*Text shown*

──────────────────────────────

My estate agent was super lovely and actually negotiated a cheaper rent for me with my landlord! You'll be looking at 2 months rent, cleaning fee for the start and end of the tenancy, home insurance, lock exchange, bug prevention, and shikikin or reikin (sometimes both) I was told that average 初期費用 initial costs are around 300,000 Yen upfront. My total was around 220,000 yen because Shizuoka is slightly cheaper and my estate agency agreed to waive the moving in cleaning fee because I could clean it myself, saving me about 20,000 yen

Moving in tips//

You can get 30 day sim only data only plans online for your mobile- check if there is a cancellation fee when you set up wifi or mobile bc I got stung. If you don't need a phone number, I'd just get a good pocket wifi.
You need to phone the city/ utility providers for gas, water and electricity, get a friend or someone at work to do it for you if you aren't confident in your Japanese. All you actually have to say is I'm moving into a new place, give the address, your name, and when you want to start using it.
You'll also need to register your address- just go to your city hall and they can help you with filling in forms.
Try second hand shopping for fridges, washing machine etc. They will often deliver or install it for you. I'd buy models newer than 4 years old if you can though, because you will have an easier time selling it back at the end of your tenancy- lots of recycle shops only accept models under 5 years old
Try minimalism! The less stuff you have, the hassle when you're moving :)
Plants are bae! 

Moving out tips// 

Start early! You can cancel your bills by saying the last day you'll be using your utilities a month in advance or even earlier. Also check your contract for how much notice you'll need to give your landlord.
Sell things secondhand/ work out how you're going to dispose of stuff. Some recycle shops offer a collection service for big items like fridges.

──────────────────────────────

*Work instruction 1*
In the post on renting in Japan, what amount are average initial costs said to be?
*Work instruction 2*
Reproduce the post on renting in Japan from "You need to" up to and including "filling in forms.", replacing "city hall" with "ward office".

──────────────────────────────

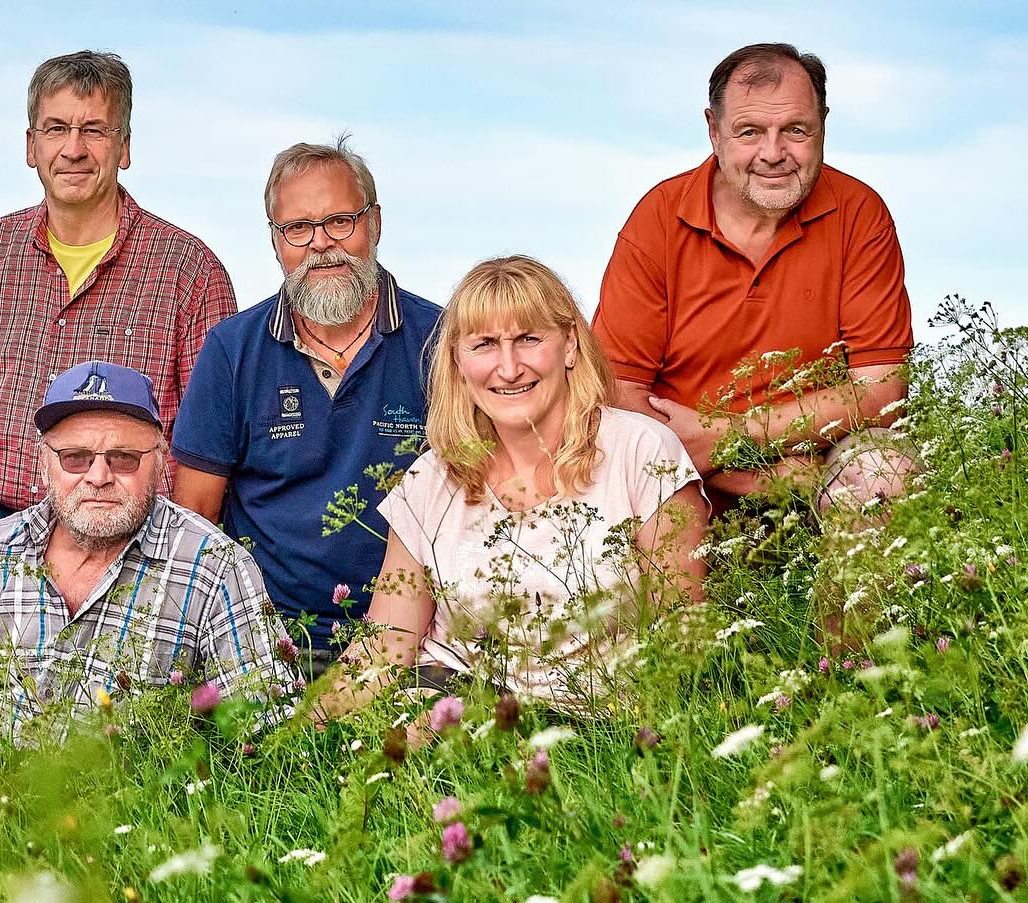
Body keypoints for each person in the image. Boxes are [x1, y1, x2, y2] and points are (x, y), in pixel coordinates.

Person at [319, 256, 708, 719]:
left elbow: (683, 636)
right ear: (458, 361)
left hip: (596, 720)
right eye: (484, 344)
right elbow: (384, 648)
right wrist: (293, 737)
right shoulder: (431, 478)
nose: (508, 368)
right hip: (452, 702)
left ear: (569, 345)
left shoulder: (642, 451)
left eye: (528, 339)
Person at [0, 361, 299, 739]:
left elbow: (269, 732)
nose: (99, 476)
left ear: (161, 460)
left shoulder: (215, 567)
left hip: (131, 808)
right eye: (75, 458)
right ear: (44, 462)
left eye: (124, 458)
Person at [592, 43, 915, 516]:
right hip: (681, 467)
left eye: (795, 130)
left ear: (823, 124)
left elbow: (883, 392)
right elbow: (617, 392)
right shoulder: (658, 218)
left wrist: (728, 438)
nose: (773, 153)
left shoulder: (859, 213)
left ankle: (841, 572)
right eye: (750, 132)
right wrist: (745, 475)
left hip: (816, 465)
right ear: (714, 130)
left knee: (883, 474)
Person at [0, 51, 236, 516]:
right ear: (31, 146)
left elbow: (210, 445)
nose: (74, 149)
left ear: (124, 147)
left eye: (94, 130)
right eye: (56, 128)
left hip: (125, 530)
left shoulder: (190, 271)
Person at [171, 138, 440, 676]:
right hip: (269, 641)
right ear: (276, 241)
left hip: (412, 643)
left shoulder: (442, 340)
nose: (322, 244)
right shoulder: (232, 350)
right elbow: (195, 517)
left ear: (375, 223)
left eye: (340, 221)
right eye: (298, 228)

──────────────────────────────

*Answer 1*
Around 300,000 yen upfront.

*Answer 2*
You need to phone the city/ utility providers for gas, water and electricity, get a friend or someone at work to do it for you if you aren't confident in your Japanese. All you actually have to say is I'm moving into a new place, give the address, your name, and when you want to start using it.
You'll also need to register your address- just go to your ward office and they can help you with filling in forms.